Effects Of The Great Depression
The Great Depression caused a myriad of changes in American society and economic policies, many of which linger to this day.
Click here for facts about the effects of the Great Depression. Below are some of the primary effects of the Great Depression:
Stock Market And Banking Regulations
After the stock market crash of 1929 and the collapse of more than 40% of American banks by 1933, strict trading and banking regulations were put in place, as well as financial protections, enforced by the newly formed Securities and Exchange Commission (SEC) and the Federal Deposit Insurance Corporation (FDIC).
Franklin D. Roosevelt’s New Deal An Effect Of Great Depression
Franklin D. Roosevelt introduced programs between 1933 and 1938, designed to help America pull out of the Great Depression by addressing high rates of unemployment and poverty. An array of services, regulations, and subsidies were introduced by FDR and Congress, including widespread work creation programs.

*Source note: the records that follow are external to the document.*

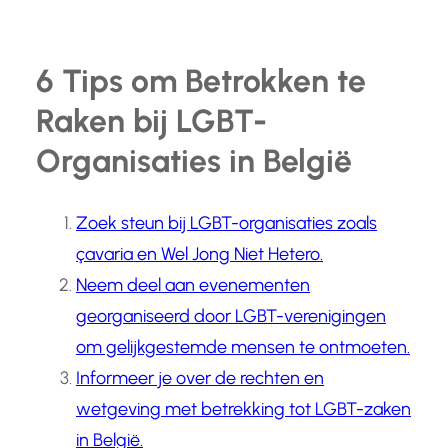
6 Tips om Betrokken te
Raken bij LGBT-
Organisaties in België
Zoek steun bij LGBT-organisaties zoals
çavaria en Wel Jong Niet Hetero.
Neem deel aan evenementen
georganiseerd door LGBT-verenigingen
om gelijkgestemde mensen te ontmoeten.
Informeer je over de rechten en
wetgeving met betrekking tot LGBT-zaken
in België.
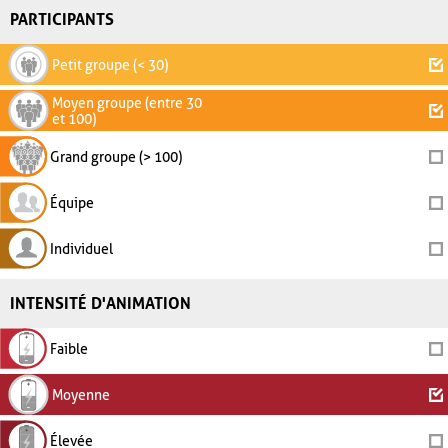
PARTICIPANTS
Petit groupe (< 30)
Moyen groupe (entre 30
et 100)
Grand groupe (> 100)
Équipe
Individuel
INTENSITÉ D'ANIMATION
Faible
Moyenne
Élevée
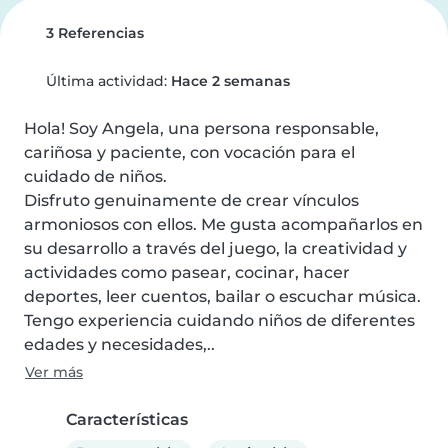
3 Referencias
Última actividad:
Hace 2 semanas
Hola! Soy Angela, una persona responsable, 
cariñosa y paciente, con vocación para el 
cuidado de niños.

Disfruto genuinamente de crear vínculos 
armoniosos con ellos. Me gusta acompañarlos en 
su desarrollo a través del juego, la creatividad y 
actividades como pasear, cocinar, hacer 
deportes, leer cuentos, bailar o escuchar música.

Tengo experiencia cuidando niños de diferentes 
edades y necesidades,..
Ver más
Características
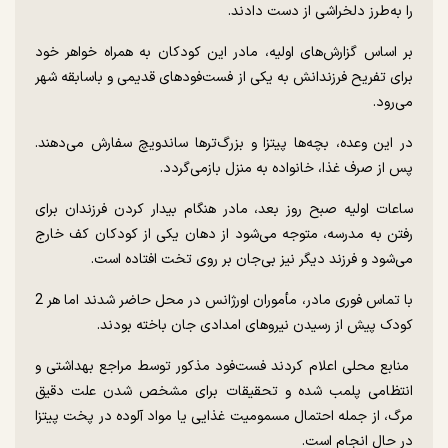
را به‌طرز دلخراشی از دست دادند.
بر اساس گزارش‌های اولیه، مادر این کودکان به همراه خواهر خود
برای تفریح فرزندانش به یکی از فست‌فودهای قدیمی و باسابقه شهر
می‌رود.
در این وعده، بچه‌ها پیتزا و بزرگ‌ترها ساندویچ سفارش می‌دهند.
پس از صرف غذا، خانواده به منزل بازمی‌گردد.
ساعات اولیه صبح روز بعد، مادر هنگام بیدار کردن فرزندان برای
رفتن به مدرسه، متوجه می‌شود از دهان یکی از کودکان کف خارج
می‌شود و فرزند دیگر نیز بی‌جان بر روی تخت افتاده است.
با تماس فوری مادر، مأموران اورژانس در محل حاضر شدند اما هر 2
کودک پیش از رسیدن نیروهای امدادی جان باخته بودند.
منابع محلی اعلام کردند فست‌فود مذکور توسط مراجع بهداشتی و
انتظامی پلمب شده و تحقیقات برای مشخص شدن علت دقیق
مرگ، از جمله احتمال مسمومیت غذایی یا مواد آلوده در پخت پیتزا
در حال انجام است.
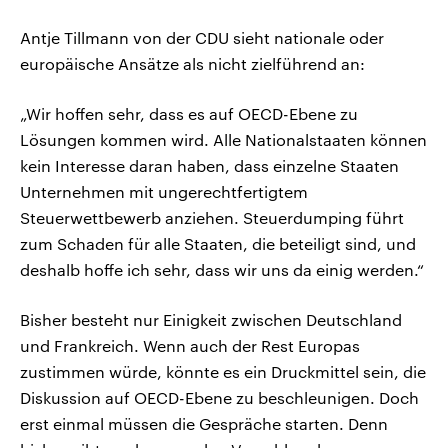
Antje Tillmann von der CDU sieht nationale oder
europäische Ansätze als nicht zielführend an:
„Wir hoffen sehr, dass es auf OECD-Ebene zu
Lösungen kommen wird. Alle Nationalstaaten können
kein Interesse daran haben, dass einzelne Staaten
Unternehmen mit ungerechtfertigtem
Steuerwettbewerb anziehen. Steuerdumping führt
zum Schaden für alle Staaten, die beteiligt sind, und
deshalb hoffe ich sehr, dass wir uns da einig werden.“
Bisher besteht nur Einigkeit zwischen Deutschland
und Frankreich. Wenn auch der Rest Europas
zustimmen würde, könnte es ein Druckmittel sein, die
Diskussion auf OECD-Ebene zu beschleunigen. Doch
erst einmal müssen die Gespräche starten. Denn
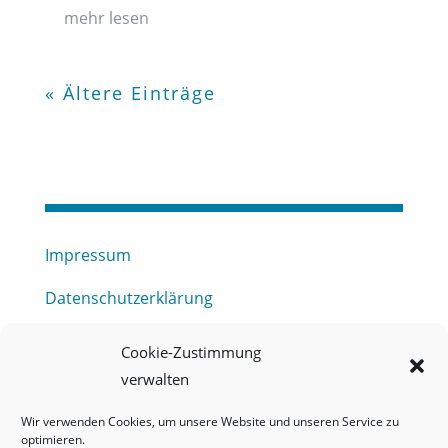
mehr lesen
« Ältere Einträge
Impressum
Datenschutzerklärung
Haftungsausschluss
Cookie-Zustimmung
verwalten
Barrierefreiheitserklärung
Wir verwenden Cookies, um unsere Website und unseren Service zu
Meldestelle (HinSchG) des Erftverbandes
optimieren.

The cornerstones of the New Deal were the Public Works Administration and the National Recovery Administration.
Expanded Role Of Government An Effect Of The Great Depression
FDR’s New Deal increased the role of government in people’s lives to unprecedented levels, levels that continued long after America had recovered from the Great Depression.
Mass Migration An Effect Of The Great Depression
When the Dust Bowl conditions in the 1930s led to farmers abandoning their fields, mass migration patterns emerged during the Great Depression, with populations shifting from rural areas to urban centers.
Societal Change An Effect Of The Great Depression
Many people who survived the Great Depression would remain frugal throughout the rest of their lives, wary of banks, apt to hoard food, and suspicious of the stock market.